Traffic diversion will create congestion locally in many communities in Northern Kentucky. The Clay Wade Bailey Bridge and Roebling Suspension Bridge will be most impacted from diverted traffic, but many other local roads will experience unexpected diversion and a change in traffic patterns. The congestion will delay response times for emergency personnel and will make travel more difficult for local residents.
An analysis of diversion following the imposition of tolls is of considerable interest. A large part of this diversion away from Brent Spence Bridge is absorbed by the Clay Wade Bailey Bridge and the Daniel Carter Beard Bridge. While in 2018, AADT on Brent Spence may be expected to decrease by 77, 000 in response to the introduction of a $2 toll, volumes on Clay Wade Bailey are expected to increase by 24,000 and on the Daniel Carter Beard Bridge by 25,000.

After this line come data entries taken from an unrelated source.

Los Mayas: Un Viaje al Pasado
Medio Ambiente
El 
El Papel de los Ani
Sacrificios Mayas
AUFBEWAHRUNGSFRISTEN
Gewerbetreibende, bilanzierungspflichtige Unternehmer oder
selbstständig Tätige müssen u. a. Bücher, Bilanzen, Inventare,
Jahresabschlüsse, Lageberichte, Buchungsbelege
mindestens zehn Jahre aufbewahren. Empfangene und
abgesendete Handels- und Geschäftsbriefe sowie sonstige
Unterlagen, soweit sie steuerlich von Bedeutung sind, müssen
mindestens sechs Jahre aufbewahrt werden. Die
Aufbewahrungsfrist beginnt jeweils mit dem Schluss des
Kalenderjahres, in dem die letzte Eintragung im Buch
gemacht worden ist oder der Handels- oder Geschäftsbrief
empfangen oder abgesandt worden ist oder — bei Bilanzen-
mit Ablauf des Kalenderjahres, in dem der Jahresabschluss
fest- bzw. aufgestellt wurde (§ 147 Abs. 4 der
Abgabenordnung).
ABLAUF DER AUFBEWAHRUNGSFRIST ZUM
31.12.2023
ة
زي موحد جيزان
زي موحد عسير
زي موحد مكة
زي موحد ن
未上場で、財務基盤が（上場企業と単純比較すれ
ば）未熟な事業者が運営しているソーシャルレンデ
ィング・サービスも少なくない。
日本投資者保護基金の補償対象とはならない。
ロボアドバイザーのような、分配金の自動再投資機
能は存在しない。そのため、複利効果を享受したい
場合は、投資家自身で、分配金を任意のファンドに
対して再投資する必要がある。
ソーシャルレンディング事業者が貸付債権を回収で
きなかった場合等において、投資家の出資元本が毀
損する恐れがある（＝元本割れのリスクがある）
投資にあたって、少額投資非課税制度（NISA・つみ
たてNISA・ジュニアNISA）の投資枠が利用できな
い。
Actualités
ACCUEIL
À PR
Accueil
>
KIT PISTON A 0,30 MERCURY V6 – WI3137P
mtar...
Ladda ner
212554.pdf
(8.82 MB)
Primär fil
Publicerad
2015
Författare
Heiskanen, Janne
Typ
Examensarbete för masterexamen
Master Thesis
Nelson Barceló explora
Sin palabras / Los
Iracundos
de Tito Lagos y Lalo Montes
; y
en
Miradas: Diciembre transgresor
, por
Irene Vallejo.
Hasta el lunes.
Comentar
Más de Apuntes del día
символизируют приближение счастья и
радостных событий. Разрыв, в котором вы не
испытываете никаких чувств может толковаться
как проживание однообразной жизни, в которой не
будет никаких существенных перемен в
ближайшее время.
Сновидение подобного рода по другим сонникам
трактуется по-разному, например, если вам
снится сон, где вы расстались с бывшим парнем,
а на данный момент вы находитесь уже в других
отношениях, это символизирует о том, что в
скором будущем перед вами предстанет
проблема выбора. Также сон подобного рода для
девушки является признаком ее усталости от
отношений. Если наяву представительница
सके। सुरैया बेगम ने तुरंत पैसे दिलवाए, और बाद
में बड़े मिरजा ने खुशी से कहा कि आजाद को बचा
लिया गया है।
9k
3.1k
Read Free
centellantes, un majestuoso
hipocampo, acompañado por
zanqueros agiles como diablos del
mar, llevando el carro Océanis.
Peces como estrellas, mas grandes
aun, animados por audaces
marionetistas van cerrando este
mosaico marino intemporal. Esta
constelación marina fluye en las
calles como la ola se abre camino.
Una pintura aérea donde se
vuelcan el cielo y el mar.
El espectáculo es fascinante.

Brent Spence Bridge Corridor, Options Analysis, 10/1/2013 pp. 48-49
It's unlikely that the historic Roebling Suspension Bridge could survive this much additional traffic.
The Roebling suspension bridge carries nearly 9,000 vehicles daily, according to a 2012 state traffic count. That also could more than double, to 18,500 vehicles daily, under the $2 toll scenario.
There are serious questions about whether the historic structure can handle that additional volume. In 2008, the bridge’s weight limit was lowered from 15 to 11 tons, removing buses and heavy trucks to ease the load. In May, an inspection report revealed that the giant sandstone towers that support the bridge’s cables are beginning to show signs of wear.
Amanda Van Benschoten, Covington Leaders feel shut out of Bridge plans, Cincinnati Enquirer, 11/29/2013
There has been no systematic study of the impact of diversion on Northern Kentucky’s transportation infrastructure. Ohio just appropriated money to begin studying the impact of Brent Spence tolls on regional traffic patterns. The study will cost $8 million, and the subject is the structure of the tolls, not their wisdom.